- **Objetivo do exercício**: Prossiga o texto sobre possíveis crises futuras a partir da última frase apresentada.

━━ Texto em estudo

A pergunta principal é: há alguma crise em formação
que não estamos vendo e que pode explodir em algum momento do futuro? A
pergunta pode parecer um pouco ingênua, pois crises fazem parte da vida
econômica, social e política, logo, outras crises virão certamente. Mas, a
questão não é essa, e sim tentar ler a realidade mundial e, por meio de
informações e estudos, captar sinais que ajudem a prever determinada crise de
uma ou outra natureza. Para entrar no debate, penso em três crises possíveis.
O mundo vem criando ondas globais que podem
terminar em crises de efeitos devastadores. Essas ondas, por mais que sejam
graves, não são facilmente visíveis aos olhos da multidão. Buckminster Fuller
(1895-1983), o gênio inventor, futurista, arquiteto e escritor, estabeleceu
certa diferença entre o cérebro e a mente humana. Segundo ele, o cérebro vê os
objetos tangíveis, mas aquilo que não é tangível nem perceptível somente é
visto com os olhos da mente. Ele alerta: “você não pode desviar-se de coisas
que não vê movendo em sua direção”.
A primeira, por óbvio, é a crise econômica pós-coronavírus.
Que o produto mundial vai cair é algo que todos sabemos. Se o produto cai e a
população aumenta, o produto por habitante – que é a versão real da renda per
capita – declina, em uns países mais e em outros, menos. Nem a taxa de redução
da renda por habitante será igual em todos os lugares nem o empobrecimento terá
o mesmo significado. Uma coisa é a queda de 20% na renda per capita da
Dinamarca, que hoje está em 61 mil dólares/ano, outra coisa é essa mesma queda
no Brasil, cuja renda anual por habitante não chegou aos 11 mil dólares.

━━━━
━━ Entradas exibidas

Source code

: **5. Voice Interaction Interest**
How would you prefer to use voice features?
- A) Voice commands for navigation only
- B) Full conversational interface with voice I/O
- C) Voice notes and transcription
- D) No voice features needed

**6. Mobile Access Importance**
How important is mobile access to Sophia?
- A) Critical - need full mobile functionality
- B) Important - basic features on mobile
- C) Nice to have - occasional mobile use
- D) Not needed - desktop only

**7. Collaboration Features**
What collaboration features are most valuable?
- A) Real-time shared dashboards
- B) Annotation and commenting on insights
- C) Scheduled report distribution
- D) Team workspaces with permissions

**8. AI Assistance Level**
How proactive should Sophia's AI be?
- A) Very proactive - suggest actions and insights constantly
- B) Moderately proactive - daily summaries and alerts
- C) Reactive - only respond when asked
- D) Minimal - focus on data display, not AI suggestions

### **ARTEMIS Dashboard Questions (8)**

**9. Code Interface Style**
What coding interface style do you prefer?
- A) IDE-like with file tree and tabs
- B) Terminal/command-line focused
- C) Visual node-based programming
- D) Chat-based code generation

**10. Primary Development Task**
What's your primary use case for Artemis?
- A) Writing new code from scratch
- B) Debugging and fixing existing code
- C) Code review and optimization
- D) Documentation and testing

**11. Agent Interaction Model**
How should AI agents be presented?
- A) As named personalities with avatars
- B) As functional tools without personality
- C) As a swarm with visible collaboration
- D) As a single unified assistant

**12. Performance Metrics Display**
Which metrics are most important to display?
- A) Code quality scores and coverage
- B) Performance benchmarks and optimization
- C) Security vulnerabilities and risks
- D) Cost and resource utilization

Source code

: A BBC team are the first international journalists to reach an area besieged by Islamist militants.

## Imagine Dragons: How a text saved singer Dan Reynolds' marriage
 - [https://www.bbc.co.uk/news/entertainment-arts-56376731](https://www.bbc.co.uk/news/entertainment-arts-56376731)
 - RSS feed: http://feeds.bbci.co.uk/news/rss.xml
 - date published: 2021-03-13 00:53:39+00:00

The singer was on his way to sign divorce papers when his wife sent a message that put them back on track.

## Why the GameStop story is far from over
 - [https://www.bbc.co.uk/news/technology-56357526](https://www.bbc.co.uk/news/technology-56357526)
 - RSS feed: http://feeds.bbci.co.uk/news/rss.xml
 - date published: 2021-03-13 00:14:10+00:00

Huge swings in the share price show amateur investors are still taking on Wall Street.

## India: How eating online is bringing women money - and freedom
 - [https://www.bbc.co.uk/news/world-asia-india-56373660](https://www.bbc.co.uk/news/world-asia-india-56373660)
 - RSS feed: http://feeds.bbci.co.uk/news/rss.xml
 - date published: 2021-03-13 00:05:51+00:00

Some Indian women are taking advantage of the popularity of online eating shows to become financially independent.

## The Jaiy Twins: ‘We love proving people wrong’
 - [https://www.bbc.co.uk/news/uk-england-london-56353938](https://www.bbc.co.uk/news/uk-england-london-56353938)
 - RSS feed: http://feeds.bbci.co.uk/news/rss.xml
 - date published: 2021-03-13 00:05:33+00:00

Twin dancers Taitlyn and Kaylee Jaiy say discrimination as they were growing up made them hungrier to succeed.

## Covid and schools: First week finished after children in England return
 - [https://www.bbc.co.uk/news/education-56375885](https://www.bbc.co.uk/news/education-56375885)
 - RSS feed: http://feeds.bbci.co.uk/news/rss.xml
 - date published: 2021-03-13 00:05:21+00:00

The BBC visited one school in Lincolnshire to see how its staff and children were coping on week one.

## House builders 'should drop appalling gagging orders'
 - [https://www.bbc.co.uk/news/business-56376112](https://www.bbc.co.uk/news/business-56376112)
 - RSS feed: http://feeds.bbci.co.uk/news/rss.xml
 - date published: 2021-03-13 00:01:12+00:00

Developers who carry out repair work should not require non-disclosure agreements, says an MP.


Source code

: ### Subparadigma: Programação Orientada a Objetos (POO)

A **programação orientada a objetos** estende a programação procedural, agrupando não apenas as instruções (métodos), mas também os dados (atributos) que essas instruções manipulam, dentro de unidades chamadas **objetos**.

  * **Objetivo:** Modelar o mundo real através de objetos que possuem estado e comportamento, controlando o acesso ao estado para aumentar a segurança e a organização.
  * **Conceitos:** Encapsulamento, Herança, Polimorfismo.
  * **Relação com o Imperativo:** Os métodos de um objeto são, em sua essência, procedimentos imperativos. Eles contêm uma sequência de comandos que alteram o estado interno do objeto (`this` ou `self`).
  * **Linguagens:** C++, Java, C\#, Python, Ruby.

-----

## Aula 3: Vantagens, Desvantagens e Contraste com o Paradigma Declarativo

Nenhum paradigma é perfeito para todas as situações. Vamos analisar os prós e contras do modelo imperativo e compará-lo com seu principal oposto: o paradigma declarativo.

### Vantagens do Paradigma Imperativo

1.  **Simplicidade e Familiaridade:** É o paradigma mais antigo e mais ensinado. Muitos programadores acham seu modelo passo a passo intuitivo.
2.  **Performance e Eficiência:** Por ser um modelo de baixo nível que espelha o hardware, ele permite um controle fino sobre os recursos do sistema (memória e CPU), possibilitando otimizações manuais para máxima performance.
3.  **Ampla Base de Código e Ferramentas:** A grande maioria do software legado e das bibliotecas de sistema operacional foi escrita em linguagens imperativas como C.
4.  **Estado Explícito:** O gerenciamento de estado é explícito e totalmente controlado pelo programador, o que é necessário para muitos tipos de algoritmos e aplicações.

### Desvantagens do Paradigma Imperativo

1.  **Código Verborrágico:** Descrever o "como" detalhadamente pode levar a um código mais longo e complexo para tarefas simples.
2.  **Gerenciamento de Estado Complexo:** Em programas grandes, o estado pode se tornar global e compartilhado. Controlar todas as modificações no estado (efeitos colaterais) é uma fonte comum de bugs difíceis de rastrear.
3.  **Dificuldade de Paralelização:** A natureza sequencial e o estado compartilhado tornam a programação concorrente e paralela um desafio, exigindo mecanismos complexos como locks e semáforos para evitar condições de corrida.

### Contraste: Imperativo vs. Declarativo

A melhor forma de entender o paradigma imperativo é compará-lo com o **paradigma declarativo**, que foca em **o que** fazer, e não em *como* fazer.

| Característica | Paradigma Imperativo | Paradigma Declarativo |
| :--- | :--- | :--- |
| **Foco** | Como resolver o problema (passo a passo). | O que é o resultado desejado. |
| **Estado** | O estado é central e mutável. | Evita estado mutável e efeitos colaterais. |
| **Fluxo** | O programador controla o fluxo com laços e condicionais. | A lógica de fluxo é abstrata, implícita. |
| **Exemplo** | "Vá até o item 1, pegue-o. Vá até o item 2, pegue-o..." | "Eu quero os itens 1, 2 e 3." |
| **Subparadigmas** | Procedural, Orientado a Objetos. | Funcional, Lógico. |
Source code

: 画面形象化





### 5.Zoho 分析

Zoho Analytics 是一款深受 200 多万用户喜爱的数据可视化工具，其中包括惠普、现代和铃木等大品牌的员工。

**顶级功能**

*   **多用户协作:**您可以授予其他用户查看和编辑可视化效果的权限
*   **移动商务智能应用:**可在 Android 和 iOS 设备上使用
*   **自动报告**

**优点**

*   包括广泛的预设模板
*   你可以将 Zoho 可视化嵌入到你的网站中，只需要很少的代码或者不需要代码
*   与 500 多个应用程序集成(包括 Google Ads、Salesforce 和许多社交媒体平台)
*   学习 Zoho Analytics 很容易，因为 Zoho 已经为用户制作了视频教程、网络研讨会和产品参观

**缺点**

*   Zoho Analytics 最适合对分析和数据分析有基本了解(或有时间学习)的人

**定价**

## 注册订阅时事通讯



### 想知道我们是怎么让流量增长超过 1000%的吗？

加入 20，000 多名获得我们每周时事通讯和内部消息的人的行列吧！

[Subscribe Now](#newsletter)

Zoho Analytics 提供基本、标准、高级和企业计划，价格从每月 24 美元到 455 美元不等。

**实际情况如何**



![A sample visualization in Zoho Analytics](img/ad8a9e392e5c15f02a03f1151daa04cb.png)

━━━━

- **Resultado da tarefa**:
De qualquer forma, a queda do produto mundial já
está levando milhões de empresas à falência e à redução do tamanho, os salários
médios irão cair, o desemprego aumentará e o padrão médio de vida será
reduzido. Então, a queda do produto e da renda será uma crise enorme que o
mundo sofrerá, iniciando a partir de agora. Se será apenas uma recessão não tão
grave ou uma depressão profunda, é o que veremos. Essa é a primeira crise dos
próximos anos, que demandará a atenção e a inteligência da humanidade para
superá-la.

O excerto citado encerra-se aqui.